ENFLASYON MUHASEBESİNE İHTİYAÇ VAR
Bahçıvan, vergi dilimlerinde enflasyon muhasebesinin uygulanması gerektiğini de vurguladı. Türkiye’de çalışanların vergi dilimlerinin erken kesilmesinin haksızlık yarattığını ve bu durumun düzeltilmesi gerektiğini belirtti. Özellikle 2025 yılı ücret artışları öncesinde enflasyon muhasebesinin hayata geçirilmesinin önemli bir reform olacağını ifade etti.
AB VİZE POLİTİKASINDA DÜZENLEMELER YAPMALI
Bahçıvan, Avrupa Birliği’nin (AB) vize konusundaki tavrının Türkiye ile ilişkilerde olumsuz etkiler yarattığını dile getirdi.

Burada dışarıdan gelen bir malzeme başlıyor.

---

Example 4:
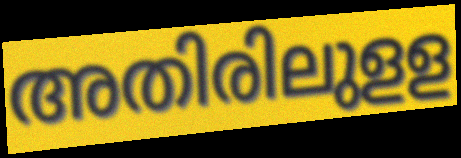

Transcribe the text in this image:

അതിരിലുളള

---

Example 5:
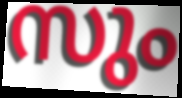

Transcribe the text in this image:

സും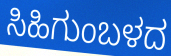
ಸಿಹಿಗುಂಬಳದ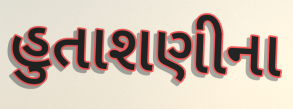
હુતાશણીના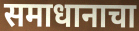
समाधानाचा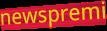
newspremi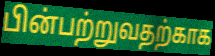
பின்பற்றுவதற்காக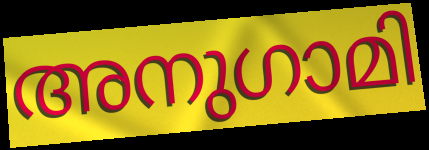
അനുഗാമി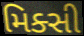
મિક્સી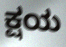
ಕ್ಷಯ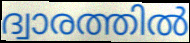
ദ്വാരത്തിൽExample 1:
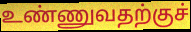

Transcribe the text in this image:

உண்ணுவதற்குச்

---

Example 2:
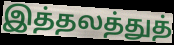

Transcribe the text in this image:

இத்தலத்துத்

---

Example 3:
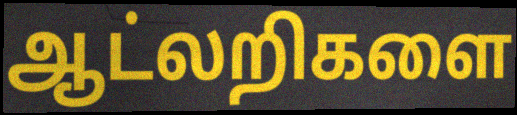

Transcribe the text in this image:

ஆட்லறிகளை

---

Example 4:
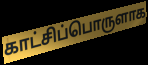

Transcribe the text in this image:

காட்சிப்பொருளாக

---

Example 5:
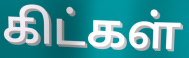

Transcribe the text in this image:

கிட்கள்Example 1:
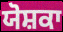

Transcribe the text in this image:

ਯੋਸ਼ਕਾ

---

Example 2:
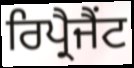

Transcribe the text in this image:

ਰਿਪ੍ਰੈਜੈਂਟ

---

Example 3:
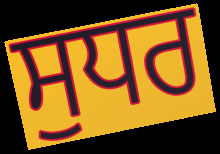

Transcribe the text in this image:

ਸੁਧਰ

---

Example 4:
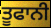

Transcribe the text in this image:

ਤੂਫਾਨੀ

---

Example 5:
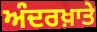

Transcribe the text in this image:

ਅੰਦਰਖ਼ਾਤੇ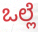
ಒಲ್ಲೆ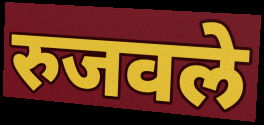
रुजवले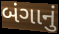
બંગાનું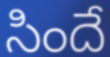
సిందే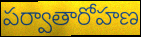
పర్వాతారోహణ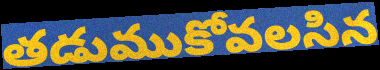
తడుముకోవలసినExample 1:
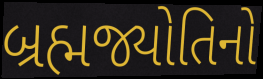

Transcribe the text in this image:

બ્રહ્મજ્યોતિનો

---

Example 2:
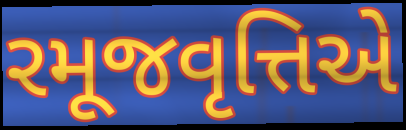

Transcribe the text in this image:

રમૂજવૃત્તિએ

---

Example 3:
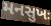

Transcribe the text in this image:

મનસુખઃ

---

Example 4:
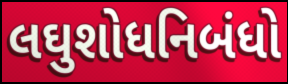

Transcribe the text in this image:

લઘુશોધનિબંધો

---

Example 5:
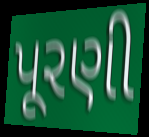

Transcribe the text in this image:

પૂરણીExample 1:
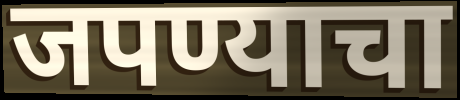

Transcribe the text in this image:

जपण्याचा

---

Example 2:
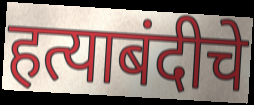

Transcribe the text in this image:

हत्याबंदीचे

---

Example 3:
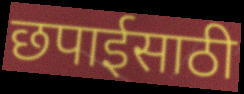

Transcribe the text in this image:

छपाईसाठी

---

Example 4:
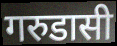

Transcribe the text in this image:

गरुडासी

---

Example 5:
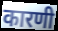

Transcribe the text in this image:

कारणी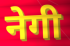
नेगी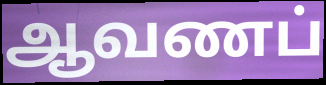
ஆவணப்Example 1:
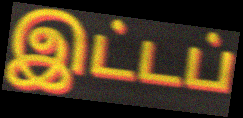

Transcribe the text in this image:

இட்டப்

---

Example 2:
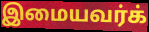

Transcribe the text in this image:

இமையவர்க்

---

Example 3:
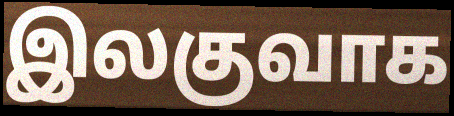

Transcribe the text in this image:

இலகுவாக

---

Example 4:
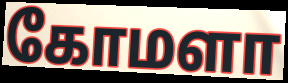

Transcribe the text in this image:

கோமளா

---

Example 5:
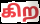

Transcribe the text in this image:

கிற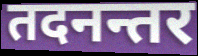
तदनन्तर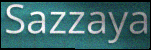
Sazzaya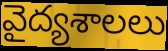
వైద్యశాలలుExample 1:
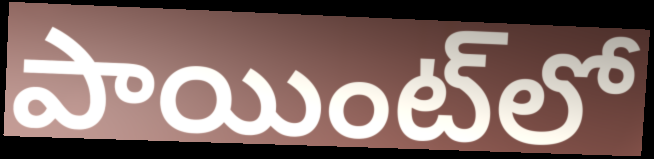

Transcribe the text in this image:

పాయింట్‌లో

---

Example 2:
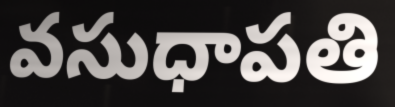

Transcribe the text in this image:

వసుధాపతి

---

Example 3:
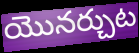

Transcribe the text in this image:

యొనర్చుట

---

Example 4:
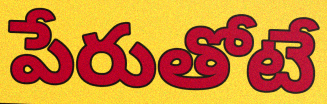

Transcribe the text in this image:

పేరుతోటే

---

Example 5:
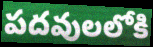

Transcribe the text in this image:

పదవులలోకిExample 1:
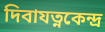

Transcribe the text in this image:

দিবাযত্নকেন্দ্র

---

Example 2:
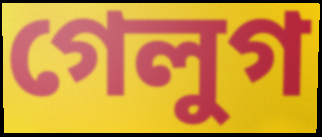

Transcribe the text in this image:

গেলুগ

AB’nin kendini gözden geçirmesi gerektiğini ve vize uygulamalarının adeta bir bariyere dönüştüğünü belirtti. Bahçıvan, bu tutumun kaldırılması gerektiğini savundu ve işbirliğine yakışmayan bu engelin ortadan kaldırılmasını istedi.

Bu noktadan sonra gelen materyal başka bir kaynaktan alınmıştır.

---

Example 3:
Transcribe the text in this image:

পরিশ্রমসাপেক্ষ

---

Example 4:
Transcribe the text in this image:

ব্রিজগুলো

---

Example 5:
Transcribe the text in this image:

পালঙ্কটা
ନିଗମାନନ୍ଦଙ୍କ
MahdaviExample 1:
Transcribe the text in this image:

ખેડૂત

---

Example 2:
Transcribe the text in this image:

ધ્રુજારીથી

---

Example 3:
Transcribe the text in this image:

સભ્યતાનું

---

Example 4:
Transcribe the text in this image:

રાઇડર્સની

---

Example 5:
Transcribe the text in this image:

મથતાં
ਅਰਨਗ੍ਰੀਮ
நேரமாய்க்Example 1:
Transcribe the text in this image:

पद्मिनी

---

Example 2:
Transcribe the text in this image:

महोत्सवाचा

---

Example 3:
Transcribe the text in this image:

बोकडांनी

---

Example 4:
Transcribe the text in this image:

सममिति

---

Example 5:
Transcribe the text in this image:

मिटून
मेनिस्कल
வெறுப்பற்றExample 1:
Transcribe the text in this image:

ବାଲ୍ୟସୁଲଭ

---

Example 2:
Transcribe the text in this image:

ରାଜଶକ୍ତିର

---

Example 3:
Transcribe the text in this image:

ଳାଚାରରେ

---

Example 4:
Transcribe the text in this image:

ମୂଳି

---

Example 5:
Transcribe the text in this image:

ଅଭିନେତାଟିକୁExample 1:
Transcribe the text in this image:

EXİMBANK VE İHRACAT DESTEKLERİ
Dış ticaret konusuna değinen Bahçıvan, Eximbank’ın döviz reeskont kredilerine geri dönmesi gerektiğini belirtti. Bankaların döviz kredisi musluklarını açmaya başladığını ve leasinglerde yabancı para biriminde olumlu gelişmelerin olduğunu aktardı. Bahçıvan, ihracatın kur dışındaki farklı enstrümanlarla da desteklenmesi gerektiğine dikkat çekti.
YASTIK ALTINDAKİ ALTIN REZERVE KAZANDIRILMALI
Bahçıvan, Türkiye’de hane halkının önemli miktarda altın stokuna sahip olduğunu hatırlatarak, bu stokun ekonomiye kazandırılması gerektiğini belirtti. Konut kredisi sübvansiyonu ile yastık altındaki altının Merkez Bankası rezervlerine eklenebileceğini önerdi. Böyle bir modelin ekonomiyi canlandırabileceğini ve rezervleri artırabileceğini ifade etti.

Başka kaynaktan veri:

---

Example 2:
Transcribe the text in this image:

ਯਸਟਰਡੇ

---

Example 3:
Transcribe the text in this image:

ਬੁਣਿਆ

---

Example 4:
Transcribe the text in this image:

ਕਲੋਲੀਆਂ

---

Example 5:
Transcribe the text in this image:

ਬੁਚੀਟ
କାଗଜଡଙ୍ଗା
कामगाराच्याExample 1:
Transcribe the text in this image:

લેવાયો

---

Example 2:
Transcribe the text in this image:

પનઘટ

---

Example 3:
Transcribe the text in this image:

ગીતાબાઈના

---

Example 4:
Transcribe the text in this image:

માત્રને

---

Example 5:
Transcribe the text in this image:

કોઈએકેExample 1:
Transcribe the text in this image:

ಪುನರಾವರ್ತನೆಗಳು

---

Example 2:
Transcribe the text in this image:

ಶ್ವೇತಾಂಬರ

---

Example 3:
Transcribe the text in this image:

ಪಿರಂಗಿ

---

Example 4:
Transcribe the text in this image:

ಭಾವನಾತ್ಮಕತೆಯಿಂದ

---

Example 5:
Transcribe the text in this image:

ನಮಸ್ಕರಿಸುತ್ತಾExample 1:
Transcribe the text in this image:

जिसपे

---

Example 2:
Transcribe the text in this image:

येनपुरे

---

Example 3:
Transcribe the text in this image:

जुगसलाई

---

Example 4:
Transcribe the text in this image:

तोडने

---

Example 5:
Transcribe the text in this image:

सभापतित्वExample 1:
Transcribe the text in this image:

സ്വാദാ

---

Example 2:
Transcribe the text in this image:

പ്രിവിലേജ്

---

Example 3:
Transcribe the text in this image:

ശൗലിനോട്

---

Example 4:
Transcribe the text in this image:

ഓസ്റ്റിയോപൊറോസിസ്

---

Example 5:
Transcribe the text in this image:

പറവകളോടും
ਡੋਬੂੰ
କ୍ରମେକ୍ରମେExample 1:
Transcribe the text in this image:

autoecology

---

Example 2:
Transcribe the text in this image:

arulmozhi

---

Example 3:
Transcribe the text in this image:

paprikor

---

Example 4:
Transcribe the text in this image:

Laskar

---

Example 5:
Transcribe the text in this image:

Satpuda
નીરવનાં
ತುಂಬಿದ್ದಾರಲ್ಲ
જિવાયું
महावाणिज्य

PARA POLİTİKALARININ SINIRLARI VAR
Ekonomik politikaların sadece para politikaları ile sürdürülemeyeceğini belirten Bahçıvan, Türkiye’nin sanayide yapısal dönüşüm için önemli adımlar atması gerektiğini vurguladı. Eğitim, yükseköğretim, lojistik ve tarım gibi alanlarda reformlara ihtiyaç duyulduğunu dile getiren Bahçıvan, enflasyonla mücadelede sadece para politikalarının yetersiz kalacağını ifade etti.